Optimizing Third-Party Libraries for Performance
Google Tag Manager, Analytics, and other third-party libraries can impact performance. To mitigate this, consider using tools like Party Town or NextScript to load analytic scripts asynchronously or in parallel, separate from the main thread. Avoid loading analytic scripts together with other elements in the main thread to improve user experience.
Nice. We're going to go to the last question. I know there's a couple of more. So remember, if you are online, there is the speaker Q&A room and if you are here, you can go upstairs and talk to Philipp as well. But for the last one, Google gave us Lighthouse, but maybe if they're not optimizing Google Tag Manager, Analytics, and some of their other sort of third-party libraries and stuff, do you have any advice for third-party libraries and performance and how to maybe still increase performance when you're depending on these other libraries?

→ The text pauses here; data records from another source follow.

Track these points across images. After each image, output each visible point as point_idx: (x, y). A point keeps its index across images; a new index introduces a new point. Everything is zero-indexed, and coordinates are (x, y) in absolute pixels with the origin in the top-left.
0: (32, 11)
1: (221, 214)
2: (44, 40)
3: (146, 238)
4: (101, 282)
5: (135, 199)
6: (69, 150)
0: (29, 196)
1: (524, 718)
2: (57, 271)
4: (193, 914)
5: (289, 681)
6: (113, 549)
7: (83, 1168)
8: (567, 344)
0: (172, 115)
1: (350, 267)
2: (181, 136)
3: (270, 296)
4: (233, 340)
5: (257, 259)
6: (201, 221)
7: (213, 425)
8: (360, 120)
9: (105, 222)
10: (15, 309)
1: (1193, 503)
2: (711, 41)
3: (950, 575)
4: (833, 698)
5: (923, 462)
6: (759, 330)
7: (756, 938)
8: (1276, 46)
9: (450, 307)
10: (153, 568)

Yes, so first of all, there is a very nice tool called Party Town. Who heard about Party Town? Yes, from builder.io. So what Party Town is doing, it's actually allowing you to run those analytic scripts on a Web Worker. This way, you're not impacting the main thread. So they're just loading in parallel. But sometimes, it could also impact your analytics data, so make sure that the analytics tool that you're using is on the list of the Party Town. And also, we've heard today that Daniel will be proposing an RC of NextScript. NextScript, like NextScript, is actually a way to also load your scripts, either in a Web Worker or in an asynchronous way. So take a look at that. Basically, the worst thing you can do is loading your analytic scripts together with everything that is in the main thread. Because they will impact the user experience. Try to have them asynchronous. Try to have them in parallel, but never in the main thread.
That's amazing. I love when talks connect to each other. Thank you so much for sitting and talking with us today. And thank you so much. Give him a round of applause.